SEITENAUSZUG:
8. Informationen an amnesty international?

Sie können auch Amnesty international über den Vorfall informieren (unabhängig davon, ob Sie eine Strafanzeige erstattet haben oder nicht). Das ist per Email, Brief oder Telefon möglich. Wir werden uns mit Ihnen in Verbindung setzen und den Eingang Ihrer Informationen bestätigen. Bitte wenden Sie sich an:

Amnesty International
Sektionskoordinationsgruppe Polizei
Greifswalder Straße 4
10405 Berlin
Email: info@amnesty-polizei.de
Tel.: 0170 4726033

Vermerken Sie auch in Ihrer Strafanzeige und in Ihrer Dienstaufsichtsbeschwerde, dass Sie Amnesty international über den Vorfall informiert haben. Informieren Sie uns über den späteren Ausgang des Verfahrens.

9. Was machen wir, was amnesty mit Ihren Informationen?

BEREITGESTELLTE EINTRÄGE:
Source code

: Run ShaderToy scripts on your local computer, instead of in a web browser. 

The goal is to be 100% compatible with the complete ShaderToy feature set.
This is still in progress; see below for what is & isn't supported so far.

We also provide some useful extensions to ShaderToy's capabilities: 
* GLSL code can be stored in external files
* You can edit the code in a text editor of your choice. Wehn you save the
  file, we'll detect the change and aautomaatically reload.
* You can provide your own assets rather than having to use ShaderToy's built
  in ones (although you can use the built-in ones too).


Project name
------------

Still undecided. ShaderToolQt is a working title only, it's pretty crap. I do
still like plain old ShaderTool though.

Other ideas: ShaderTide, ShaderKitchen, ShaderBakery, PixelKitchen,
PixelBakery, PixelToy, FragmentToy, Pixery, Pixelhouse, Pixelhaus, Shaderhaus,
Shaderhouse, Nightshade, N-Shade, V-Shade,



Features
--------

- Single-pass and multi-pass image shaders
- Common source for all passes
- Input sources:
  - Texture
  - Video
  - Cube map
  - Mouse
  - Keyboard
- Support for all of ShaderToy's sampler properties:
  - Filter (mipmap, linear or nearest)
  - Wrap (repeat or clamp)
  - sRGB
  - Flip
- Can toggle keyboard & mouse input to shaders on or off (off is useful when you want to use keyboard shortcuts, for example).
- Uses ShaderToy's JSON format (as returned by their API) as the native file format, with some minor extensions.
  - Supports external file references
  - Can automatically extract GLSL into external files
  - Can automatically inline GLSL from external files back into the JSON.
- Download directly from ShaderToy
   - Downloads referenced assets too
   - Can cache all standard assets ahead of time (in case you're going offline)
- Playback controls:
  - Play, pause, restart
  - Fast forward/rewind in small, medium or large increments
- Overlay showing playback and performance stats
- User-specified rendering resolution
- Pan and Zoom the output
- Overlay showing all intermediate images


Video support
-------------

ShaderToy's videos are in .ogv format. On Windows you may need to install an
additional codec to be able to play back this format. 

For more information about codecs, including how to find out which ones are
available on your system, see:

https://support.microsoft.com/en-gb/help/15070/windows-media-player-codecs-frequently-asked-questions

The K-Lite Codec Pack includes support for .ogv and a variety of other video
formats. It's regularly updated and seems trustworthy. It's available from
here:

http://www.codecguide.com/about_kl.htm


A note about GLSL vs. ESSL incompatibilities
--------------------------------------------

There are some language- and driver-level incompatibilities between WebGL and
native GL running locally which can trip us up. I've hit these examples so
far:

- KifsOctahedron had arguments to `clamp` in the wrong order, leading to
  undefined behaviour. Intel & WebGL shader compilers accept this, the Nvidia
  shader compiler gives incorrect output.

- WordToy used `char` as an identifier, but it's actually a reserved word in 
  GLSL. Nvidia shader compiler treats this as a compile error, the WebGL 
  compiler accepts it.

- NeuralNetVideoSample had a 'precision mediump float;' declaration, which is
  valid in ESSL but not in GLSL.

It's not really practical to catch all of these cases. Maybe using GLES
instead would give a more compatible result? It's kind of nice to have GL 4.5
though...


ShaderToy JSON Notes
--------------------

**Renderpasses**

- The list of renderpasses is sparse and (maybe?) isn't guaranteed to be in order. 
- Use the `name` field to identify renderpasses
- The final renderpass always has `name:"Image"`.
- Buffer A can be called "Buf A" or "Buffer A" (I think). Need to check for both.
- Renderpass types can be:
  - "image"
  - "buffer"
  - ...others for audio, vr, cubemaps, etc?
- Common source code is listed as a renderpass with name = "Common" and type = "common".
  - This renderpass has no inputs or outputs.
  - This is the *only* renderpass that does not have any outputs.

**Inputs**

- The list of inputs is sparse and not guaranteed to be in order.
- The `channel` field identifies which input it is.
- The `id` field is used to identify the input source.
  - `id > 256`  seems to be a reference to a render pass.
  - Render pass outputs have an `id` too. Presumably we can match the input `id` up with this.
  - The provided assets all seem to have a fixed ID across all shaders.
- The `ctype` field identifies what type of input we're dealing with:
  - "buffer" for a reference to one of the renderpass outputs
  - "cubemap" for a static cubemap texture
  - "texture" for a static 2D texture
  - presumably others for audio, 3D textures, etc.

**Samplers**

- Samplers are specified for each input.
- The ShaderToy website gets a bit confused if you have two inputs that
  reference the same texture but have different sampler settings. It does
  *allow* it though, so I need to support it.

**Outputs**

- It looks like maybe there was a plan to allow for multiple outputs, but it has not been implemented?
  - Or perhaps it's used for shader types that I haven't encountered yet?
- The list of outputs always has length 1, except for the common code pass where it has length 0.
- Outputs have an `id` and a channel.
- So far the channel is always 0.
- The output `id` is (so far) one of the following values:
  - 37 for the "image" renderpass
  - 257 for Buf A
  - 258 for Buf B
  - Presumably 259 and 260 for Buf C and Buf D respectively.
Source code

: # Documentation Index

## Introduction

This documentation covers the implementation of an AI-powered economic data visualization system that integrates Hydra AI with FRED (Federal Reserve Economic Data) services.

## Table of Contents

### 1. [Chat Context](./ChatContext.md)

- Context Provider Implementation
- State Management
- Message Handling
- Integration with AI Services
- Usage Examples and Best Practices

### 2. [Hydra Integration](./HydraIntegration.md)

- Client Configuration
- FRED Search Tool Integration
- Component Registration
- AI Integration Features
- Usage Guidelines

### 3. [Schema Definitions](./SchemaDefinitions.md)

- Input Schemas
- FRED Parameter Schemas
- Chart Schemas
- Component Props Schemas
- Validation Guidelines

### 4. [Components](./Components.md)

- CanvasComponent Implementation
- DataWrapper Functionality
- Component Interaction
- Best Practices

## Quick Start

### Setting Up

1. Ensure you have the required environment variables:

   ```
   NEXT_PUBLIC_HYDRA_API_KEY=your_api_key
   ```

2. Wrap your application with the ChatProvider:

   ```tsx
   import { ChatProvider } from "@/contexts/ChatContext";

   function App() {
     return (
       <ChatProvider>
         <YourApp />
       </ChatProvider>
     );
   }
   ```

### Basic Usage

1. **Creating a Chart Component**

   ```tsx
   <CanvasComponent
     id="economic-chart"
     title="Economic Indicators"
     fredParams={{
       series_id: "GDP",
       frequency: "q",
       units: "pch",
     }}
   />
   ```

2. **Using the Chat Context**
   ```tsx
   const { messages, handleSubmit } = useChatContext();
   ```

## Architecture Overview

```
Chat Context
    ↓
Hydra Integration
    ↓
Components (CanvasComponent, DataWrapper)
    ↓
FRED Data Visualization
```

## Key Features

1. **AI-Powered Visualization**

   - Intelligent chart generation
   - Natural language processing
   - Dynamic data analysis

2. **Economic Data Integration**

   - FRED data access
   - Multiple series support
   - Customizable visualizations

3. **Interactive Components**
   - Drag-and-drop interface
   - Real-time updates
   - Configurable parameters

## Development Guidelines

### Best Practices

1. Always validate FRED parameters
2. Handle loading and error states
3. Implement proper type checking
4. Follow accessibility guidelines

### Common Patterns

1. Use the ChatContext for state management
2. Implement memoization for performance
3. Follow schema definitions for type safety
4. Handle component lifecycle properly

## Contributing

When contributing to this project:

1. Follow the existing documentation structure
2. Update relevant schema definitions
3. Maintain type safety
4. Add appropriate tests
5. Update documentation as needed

AUFGABENSTELLUNG: Geben Sie den obigen Seitenauszug über die Meldung eines Vorfalls an Amnesty International vollständig und ohne jede Änderung wieder.

IHRE LÖSUNG:
8. Informationen an amnesty international?

Sie können auch Amnesty international über den Vorfall informieren (unabhängig davon, ob Sie eine Strafanzeige erstattet haben oder nicht). Das ist per Email, Brief oder Telefon möglich. Wir werden uns mit Ihnen in Verbindung setzen und den Eingang Ihrer Informationen bestätigen. Bitte wenden Sie sich an:

Amnesty International
Sektionskoordinationsgruppe Polizei
Greifswalder Straße 4
10405 Berlin
Email: info@amnesty-polizei.de
Tel.: 0170 4726033

Vermerken Sie auch in Ihrer Strafanzeige und in Ihrer Dienstaufsichtsbeschwerde, dass Sie Amnesty international über den Vorfall informiert haben. Informieren Sie uns über den späteren Ausgang des Verfahrens.

9. Was machen wir, was amnesty mit Ihren Informationen?